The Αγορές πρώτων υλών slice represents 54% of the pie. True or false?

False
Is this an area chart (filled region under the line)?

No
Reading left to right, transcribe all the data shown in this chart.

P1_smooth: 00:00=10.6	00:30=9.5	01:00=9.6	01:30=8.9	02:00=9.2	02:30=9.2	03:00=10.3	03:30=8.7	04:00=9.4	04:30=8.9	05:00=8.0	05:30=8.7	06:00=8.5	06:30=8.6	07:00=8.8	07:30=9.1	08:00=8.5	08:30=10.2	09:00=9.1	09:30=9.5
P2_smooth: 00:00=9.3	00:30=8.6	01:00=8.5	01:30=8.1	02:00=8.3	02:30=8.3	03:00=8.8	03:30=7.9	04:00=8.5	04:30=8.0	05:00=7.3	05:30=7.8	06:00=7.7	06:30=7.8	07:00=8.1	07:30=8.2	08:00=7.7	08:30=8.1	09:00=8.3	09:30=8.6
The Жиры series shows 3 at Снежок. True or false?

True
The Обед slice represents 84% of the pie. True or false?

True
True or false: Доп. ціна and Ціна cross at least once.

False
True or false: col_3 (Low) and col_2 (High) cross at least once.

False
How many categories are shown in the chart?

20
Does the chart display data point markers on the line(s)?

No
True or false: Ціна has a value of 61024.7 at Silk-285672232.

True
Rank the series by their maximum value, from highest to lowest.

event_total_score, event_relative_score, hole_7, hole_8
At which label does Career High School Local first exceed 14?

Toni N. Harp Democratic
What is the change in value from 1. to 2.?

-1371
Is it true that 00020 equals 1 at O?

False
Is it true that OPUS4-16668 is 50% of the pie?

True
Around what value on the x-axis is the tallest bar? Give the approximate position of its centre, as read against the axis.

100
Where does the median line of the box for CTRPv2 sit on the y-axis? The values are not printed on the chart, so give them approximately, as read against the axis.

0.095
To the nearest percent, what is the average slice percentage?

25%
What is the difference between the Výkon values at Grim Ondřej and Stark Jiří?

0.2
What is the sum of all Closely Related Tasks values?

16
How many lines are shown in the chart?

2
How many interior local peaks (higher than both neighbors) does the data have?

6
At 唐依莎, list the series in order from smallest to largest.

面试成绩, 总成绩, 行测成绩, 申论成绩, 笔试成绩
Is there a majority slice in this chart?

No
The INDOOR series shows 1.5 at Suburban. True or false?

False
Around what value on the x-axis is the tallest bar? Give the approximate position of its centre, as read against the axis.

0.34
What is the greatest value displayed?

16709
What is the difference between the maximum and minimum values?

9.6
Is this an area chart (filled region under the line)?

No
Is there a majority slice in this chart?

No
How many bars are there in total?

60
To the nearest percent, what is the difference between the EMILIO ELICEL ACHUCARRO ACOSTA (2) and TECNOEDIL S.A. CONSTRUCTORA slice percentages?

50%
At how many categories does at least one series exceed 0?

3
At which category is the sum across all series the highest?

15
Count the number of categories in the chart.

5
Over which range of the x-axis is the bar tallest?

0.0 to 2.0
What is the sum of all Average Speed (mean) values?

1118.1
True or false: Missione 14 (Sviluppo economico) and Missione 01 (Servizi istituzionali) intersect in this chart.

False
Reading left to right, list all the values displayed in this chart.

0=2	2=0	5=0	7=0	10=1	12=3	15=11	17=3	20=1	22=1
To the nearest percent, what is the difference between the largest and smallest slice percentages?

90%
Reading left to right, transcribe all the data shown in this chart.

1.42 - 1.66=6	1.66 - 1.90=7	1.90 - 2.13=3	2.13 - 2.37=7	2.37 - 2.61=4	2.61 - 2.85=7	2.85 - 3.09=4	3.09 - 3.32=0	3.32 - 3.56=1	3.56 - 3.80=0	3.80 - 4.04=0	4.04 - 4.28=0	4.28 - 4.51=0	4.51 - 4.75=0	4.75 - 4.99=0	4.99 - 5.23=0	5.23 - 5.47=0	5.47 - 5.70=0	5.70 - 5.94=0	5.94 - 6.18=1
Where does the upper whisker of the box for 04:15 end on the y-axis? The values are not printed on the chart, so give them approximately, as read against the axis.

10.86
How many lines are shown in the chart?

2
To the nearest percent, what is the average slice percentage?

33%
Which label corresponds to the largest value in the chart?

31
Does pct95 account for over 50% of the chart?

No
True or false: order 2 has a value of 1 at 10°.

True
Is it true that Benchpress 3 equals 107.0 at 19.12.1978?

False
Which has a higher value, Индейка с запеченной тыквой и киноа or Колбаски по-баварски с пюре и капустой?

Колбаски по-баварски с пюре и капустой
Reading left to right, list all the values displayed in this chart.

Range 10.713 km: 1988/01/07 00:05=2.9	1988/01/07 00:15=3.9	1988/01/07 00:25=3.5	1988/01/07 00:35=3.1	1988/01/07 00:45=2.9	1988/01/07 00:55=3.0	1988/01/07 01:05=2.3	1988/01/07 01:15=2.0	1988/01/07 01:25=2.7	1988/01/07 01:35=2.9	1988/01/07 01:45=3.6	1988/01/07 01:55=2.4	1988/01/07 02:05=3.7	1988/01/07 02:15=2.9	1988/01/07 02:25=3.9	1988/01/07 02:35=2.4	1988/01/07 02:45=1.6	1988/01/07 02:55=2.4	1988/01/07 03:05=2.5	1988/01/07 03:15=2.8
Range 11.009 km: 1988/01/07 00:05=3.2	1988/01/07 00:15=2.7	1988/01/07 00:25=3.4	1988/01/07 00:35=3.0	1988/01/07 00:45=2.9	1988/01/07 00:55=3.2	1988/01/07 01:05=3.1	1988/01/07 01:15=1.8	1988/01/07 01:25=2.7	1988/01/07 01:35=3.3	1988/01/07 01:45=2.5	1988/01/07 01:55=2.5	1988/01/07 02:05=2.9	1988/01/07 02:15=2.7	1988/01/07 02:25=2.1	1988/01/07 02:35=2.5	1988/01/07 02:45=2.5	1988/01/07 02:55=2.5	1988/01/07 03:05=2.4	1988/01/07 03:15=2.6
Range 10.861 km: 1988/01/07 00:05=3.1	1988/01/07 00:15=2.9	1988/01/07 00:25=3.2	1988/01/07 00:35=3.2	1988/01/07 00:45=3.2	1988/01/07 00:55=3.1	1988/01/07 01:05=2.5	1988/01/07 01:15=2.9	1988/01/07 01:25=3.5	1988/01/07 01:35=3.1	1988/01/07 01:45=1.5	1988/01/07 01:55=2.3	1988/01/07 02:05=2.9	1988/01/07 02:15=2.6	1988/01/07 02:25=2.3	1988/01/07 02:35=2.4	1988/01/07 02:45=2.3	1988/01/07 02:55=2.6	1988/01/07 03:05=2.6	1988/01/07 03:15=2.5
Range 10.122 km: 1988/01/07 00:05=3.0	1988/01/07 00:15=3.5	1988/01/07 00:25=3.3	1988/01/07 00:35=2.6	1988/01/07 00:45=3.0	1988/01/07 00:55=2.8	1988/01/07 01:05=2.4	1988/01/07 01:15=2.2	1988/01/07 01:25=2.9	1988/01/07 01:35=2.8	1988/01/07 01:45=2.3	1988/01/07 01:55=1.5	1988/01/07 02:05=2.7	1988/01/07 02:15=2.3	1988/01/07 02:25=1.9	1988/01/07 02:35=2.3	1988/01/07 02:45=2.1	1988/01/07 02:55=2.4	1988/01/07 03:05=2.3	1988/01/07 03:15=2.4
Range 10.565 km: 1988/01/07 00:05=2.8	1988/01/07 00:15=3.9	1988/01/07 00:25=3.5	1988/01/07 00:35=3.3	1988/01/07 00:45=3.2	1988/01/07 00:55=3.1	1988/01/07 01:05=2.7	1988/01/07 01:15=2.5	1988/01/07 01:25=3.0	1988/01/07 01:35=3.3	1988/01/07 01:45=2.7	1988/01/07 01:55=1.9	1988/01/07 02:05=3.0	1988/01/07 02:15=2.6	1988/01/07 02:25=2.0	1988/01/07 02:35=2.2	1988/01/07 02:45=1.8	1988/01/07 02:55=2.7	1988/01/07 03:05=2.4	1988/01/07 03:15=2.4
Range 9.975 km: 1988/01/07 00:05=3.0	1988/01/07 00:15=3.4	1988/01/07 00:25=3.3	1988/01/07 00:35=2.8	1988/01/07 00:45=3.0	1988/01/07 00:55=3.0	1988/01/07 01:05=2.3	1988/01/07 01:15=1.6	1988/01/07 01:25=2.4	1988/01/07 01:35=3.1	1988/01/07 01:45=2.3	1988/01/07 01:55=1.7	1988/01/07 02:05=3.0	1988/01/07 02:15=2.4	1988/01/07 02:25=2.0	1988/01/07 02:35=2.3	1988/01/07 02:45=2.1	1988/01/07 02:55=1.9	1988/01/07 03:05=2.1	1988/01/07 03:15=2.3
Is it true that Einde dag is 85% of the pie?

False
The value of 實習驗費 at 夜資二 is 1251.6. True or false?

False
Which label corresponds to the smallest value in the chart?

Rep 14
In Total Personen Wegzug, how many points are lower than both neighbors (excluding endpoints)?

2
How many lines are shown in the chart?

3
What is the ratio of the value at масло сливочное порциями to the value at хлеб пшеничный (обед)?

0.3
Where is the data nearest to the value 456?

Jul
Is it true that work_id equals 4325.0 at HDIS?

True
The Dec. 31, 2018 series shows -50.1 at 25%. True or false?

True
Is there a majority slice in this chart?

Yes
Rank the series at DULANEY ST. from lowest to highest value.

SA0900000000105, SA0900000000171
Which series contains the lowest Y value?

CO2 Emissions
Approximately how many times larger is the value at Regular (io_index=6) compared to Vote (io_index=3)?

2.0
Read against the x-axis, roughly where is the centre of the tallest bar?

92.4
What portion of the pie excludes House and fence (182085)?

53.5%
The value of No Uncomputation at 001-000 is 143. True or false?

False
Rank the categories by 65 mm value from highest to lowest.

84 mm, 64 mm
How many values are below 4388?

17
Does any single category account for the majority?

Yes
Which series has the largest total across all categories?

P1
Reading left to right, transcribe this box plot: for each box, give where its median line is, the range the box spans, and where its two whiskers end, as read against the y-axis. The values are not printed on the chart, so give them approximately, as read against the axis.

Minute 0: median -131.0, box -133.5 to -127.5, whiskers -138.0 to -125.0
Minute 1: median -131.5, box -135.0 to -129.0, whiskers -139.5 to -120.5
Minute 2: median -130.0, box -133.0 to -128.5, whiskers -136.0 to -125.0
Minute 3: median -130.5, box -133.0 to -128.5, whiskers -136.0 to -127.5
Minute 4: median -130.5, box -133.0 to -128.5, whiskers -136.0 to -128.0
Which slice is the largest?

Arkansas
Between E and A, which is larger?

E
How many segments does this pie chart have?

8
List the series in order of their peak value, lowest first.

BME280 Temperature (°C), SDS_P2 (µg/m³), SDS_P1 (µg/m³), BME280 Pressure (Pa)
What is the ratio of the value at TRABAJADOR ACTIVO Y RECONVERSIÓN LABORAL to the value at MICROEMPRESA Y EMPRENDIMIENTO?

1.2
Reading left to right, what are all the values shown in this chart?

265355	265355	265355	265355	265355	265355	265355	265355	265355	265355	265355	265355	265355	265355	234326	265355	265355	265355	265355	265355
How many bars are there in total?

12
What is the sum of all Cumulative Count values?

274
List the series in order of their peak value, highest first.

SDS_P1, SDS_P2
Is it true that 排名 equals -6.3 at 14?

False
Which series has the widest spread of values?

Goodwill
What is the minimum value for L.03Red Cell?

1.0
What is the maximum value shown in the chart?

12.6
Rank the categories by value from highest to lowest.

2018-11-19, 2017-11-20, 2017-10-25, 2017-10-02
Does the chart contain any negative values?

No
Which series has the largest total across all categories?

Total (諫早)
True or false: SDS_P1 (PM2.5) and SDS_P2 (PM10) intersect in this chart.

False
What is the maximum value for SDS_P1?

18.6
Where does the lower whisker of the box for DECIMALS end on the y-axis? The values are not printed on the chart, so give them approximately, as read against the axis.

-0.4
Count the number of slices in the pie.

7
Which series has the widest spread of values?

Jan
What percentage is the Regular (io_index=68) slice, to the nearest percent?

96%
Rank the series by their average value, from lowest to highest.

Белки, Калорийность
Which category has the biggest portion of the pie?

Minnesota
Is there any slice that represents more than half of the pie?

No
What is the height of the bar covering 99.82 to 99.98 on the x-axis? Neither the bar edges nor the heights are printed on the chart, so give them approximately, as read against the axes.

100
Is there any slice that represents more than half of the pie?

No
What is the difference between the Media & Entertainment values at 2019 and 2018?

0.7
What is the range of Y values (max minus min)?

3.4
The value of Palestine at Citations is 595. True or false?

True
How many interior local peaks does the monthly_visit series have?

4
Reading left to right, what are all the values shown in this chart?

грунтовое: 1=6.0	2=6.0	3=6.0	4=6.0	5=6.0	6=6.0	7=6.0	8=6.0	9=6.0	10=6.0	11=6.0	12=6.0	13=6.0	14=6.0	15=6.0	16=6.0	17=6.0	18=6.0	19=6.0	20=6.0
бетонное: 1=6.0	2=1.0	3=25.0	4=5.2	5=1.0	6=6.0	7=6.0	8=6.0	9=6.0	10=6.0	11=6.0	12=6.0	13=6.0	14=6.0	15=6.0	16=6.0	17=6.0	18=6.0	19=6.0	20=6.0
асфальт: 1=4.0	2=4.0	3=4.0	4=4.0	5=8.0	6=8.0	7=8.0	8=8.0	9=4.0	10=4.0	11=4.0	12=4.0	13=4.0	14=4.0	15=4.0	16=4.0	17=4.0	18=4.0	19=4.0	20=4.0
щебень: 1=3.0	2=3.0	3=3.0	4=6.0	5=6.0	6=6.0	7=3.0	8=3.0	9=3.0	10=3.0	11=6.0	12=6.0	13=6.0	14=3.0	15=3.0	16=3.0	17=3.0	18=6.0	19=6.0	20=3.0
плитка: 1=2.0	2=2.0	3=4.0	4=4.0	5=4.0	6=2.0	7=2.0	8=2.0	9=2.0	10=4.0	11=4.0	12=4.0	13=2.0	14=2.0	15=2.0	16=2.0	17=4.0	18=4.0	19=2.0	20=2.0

*Brief:*
Which lines of the material above contain the word "percentages"? Show each of them copied in full.

*Exercise response:*
To the nearest percent, what is the difference between the EMILIO ELICEL ACHUCARRO ACOSTA (2) and TECNOEDIL S.A. CONSTRUCTORA slice percentages?
To the nearest percent, what is the difference between the largest and smallest slice percentages?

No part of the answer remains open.